> **Work instruction**: In the listing below, which lines contain the string "that"? Copy them all.

++++++++++

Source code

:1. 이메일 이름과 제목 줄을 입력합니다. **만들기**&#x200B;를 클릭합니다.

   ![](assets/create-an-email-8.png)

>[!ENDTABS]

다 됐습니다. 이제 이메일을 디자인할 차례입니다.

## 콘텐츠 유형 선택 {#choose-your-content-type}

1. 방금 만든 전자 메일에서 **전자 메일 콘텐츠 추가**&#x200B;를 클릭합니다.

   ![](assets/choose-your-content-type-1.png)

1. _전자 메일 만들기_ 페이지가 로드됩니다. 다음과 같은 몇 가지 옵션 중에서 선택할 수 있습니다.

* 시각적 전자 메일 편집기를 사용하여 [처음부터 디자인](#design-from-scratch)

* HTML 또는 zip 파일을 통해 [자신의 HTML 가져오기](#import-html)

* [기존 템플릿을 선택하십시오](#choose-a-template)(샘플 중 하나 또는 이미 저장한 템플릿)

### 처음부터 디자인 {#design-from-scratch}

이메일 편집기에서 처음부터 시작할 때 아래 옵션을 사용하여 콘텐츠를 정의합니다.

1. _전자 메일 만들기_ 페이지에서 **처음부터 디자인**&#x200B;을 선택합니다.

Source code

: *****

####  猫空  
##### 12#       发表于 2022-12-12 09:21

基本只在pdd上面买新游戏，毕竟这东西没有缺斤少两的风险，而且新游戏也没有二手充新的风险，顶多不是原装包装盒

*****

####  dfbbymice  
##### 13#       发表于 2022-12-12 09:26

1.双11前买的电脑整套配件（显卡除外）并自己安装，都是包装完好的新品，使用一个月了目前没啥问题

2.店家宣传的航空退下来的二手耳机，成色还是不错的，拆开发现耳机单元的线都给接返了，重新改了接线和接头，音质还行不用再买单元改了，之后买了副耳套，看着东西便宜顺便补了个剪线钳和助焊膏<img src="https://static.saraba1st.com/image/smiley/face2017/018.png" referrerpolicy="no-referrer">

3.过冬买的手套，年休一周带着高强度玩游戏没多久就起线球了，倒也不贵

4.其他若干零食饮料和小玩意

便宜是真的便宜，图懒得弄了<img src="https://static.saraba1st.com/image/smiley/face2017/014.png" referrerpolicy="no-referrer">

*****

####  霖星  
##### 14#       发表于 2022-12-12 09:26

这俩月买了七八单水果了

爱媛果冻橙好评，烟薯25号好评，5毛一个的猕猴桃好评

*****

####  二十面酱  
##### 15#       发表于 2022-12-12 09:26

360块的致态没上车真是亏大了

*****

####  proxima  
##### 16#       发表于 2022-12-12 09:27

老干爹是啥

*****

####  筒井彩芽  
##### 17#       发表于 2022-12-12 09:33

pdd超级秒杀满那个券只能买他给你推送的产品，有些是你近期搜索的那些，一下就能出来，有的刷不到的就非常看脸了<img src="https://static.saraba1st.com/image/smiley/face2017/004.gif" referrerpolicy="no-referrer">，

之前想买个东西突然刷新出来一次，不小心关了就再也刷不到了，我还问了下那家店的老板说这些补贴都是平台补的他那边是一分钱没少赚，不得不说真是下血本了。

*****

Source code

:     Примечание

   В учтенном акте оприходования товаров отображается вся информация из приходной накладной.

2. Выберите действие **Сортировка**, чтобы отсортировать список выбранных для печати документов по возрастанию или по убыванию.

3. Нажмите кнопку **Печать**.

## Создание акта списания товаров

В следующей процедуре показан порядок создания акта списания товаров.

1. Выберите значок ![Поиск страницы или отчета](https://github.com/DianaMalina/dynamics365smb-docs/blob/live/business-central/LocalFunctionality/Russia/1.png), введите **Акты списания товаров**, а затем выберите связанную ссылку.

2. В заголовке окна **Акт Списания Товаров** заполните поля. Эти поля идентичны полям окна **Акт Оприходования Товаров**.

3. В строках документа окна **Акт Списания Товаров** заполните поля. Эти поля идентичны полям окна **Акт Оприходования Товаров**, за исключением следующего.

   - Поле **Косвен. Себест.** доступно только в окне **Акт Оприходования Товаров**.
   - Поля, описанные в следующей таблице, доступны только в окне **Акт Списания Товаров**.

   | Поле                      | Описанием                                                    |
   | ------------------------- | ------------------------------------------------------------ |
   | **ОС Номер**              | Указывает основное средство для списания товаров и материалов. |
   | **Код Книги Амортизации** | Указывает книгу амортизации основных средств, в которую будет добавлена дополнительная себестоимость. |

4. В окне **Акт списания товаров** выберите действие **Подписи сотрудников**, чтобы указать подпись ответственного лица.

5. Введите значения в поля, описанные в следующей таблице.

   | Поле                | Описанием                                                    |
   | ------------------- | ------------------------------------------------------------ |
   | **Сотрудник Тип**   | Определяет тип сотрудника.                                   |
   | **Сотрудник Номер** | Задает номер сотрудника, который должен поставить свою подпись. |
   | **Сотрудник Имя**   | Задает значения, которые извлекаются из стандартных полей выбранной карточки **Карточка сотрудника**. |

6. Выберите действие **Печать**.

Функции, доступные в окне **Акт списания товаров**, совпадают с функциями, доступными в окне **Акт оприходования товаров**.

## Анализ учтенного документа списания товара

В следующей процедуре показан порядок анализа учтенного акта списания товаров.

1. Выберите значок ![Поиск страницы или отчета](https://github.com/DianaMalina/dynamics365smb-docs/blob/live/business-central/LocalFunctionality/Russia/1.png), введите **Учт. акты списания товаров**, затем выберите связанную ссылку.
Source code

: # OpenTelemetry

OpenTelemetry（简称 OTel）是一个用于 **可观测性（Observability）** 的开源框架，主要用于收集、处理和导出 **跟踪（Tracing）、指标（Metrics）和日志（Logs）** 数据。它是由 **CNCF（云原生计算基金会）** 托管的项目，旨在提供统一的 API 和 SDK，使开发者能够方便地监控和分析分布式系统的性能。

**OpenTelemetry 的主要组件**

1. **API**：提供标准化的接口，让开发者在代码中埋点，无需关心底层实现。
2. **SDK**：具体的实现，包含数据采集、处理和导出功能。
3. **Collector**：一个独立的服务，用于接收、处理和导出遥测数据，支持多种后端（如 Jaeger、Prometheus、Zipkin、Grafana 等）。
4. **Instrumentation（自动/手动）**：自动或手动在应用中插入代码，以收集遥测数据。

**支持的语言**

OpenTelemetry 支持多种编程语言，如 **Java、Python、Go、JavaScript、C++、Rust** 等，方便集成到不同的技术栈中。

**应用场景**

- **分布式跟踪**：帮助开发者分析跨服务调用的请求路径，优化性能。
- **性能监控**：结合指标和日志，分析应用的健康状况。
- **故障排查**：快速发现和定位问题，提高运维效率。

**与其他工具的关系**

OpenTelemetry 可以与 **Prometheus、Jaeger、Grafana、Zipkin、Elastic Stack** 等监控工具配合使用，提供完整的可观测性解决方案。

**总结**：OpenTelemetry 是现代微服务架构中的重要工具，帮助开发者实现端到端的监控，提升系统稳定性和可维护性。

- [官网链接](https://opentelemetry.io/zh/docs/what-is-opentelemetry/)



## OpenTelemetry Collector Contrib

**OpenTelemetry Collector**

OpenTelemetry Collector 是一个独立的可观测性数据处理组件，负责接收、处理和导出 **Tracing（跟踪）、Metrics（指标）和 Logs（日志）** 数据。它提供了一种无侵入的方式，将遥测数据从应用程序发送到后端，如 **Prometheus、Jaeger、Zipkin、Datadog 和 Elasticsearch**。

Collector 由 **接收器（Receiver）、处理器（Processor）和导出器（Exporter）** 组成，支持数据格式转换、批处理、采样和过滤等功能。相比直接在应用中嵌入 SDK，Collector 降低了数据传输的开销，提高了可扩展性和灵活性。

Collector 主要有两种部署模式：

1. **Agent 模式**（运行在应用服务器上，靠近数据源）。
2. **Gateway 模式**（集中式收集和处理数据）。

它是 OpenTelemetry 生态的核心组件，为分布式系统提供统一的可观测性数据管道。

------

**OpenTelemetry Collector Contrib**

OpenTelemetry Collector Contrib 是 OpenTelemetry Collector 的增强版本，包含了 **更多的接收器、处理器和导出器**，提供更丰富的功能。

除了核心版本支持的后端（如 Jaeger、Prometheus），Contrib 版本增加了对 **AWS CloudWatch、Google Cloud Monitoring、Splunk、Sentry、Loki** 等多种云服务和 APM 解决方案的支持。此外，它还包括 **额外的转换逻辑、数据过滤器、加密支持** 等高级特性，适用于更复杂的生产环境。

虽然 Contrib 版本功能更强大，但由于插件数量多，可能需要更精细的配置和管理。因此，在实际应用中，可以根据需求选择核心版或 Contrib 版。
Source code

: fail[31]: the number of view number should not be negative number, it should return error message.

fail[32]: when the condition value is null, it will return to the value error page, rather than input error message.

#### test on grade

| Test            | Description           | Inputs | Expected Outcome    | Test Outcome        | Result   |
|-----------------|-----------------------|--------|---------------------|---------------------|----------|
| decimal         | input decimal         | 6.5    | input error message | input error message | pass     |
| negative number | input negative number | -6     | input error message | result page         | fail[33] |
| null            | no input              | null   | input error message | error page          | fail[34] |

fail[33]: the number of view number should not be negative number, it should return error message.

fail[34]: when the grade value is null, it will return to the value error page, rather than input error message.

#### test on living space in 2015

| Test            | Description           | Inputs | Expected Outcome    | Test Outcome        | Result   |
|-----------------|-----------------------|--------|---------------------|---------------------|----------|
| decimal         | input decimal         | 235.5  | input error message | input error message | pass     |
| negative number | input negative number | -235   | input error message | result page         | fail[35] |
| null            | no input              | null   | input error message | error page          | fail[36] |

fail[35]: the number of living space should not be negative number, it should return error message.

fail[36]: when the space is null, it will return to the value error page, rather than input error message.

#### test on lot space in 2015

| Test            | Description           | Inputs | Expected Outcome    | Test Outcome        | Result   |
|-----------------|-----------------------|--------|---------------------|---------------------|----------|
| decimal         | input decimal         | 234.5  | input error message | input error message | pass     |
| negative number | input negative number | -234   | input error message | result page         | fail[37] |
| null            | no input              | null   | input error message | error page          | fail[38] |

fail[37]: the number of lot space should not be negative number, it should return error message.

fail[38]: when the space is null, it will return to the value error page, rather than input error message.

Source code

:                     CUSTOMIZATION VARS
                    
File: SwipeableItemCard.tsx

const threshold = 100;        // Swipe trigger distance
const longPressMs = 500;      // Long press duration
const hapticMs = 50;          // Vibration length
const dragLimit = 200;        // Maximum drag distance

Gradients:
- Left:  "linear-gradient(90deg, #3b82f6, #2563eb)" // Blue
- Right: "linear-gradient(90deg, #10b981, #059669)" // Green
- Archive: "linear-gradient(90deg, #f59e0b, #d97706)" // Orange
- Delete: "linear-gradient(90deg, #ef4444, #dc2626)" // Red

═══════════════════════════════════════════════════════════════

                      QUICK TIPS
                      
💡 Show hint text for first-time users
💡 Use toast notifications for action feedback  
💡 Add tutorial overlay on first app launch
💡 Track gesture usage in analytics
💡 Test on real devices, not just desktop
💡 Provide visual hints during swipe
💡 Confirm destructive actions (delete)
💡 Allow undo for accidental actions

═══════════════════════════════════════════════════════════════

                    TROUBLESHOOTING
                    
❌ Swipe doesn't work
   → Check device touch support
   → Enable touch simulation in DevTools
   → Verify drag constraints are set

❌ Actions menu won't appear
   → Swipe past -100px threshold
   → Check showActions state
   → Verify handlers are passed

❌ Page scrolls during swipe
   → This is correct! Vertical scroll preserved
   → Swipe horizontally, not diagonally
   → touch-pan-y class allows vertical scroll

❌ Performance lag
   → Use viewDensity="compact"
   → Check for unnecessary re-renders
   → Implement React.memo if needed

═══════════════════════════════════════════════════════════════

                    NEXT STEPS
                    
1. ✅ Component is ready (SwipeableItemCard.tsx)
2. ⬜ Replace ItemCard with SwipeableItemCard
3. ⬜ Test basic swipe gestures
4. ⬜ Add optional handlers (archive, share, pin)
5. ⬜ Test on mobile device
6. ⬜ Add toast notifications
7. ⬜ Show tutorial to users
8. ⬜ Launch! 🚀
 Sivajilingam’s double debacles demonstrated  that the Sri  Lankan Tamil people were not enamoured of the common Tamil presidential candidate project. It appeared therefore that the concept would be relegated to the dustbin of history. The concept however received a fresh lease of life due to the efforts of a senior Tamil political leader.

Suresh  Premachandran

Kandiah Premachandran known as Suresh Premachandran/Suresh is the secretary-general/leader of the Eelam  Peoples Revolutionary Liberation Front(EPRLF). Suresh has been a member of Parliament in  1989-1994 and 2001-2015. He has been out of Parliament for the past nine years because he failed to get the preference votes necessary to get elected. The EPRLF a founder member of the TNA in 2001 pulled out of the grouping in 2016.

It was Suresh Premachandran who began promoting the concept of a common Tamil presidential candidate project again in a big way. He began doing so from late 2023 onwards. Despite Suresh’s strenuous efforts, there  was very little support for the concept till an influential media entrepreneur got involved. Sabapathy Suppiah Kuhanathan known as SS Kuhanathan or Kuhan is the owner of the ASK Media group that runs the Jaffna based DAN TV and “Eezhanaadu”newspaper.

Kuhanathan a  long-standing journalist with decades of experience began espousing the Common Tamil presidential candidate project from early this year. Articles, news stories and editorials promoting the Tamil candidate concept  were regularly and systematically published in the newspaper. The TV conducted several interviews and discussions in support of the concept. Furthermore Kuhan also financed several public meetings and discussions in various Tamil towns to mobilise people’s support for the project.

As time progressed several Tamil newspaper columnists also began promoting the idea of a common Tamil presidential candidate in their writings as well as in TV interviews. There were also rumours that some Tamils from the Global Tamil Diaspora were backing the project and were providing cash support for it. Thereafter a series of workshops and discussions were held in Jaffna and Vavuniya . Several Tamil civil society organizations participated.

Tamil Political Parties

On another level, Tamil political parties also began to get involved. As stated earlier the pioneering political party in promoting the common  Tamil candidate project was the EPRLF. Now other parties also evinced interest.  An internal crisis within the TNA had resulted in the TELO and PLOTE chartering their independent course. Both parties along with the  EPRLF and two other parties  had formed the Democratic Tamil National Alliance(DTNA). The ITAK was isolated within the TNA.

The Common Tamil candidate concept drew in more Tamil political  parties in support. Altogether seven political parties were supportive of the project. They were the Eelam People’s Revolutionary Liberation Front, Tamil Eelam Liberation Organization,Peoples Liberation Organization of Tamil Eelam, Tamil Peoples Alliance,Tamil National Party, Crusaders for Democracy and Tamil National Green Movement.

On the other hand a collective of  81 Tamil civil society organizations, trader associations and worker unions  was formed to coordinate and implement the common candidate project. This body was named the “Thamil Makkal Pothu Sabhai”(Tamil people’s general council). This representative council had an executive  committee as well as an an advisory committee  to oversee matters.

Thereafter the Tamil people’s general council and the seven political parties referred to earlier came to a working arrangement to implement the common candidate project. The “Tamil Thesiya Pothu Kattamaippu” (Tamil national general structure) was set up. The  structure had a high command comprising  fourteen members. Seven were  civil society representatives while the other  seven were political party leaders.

++++++++++

> **Reply to the exercise**:
 Sivajilingam’s double debacles demonstrated  that the Sri  Lankan Tamil people were not enamoured of the common Tamil presidential candidate project. It appeared therefore that the concept would be relegated to the dustbin of history. The concept however received a fresh lease of life due to the efforts of a senior Tamil political leader.
It was Suresh Premachandran who began promoting the concept of a common Tamil presidential candidate project again in a big way. He began doing so from late 2023 onwards. Despite Suresh’s strenuous efforts, there  was very little support for the concept till an influential media entrepreneur got involved. Sabapathy Suppiah Kuhanathan known as SS Kuhanathan or Kuhan is the owner of the ASK Media group that runs the Jaffna based DAN TV and “Eezhanaadu”newspaper.
As time progressed several Tamil newspaper columnists also began promoting the idea of a common Tamil presidential candidate in their writings as well as in TV interviews. There were also rumours that some Tamils from the Global Tamil Diaspora were backing the project and were providing cash support for it. Thereafter a series of workshops and discussions were held in Jaffna and Vavuniya . Several Tamil civil society organizations participated.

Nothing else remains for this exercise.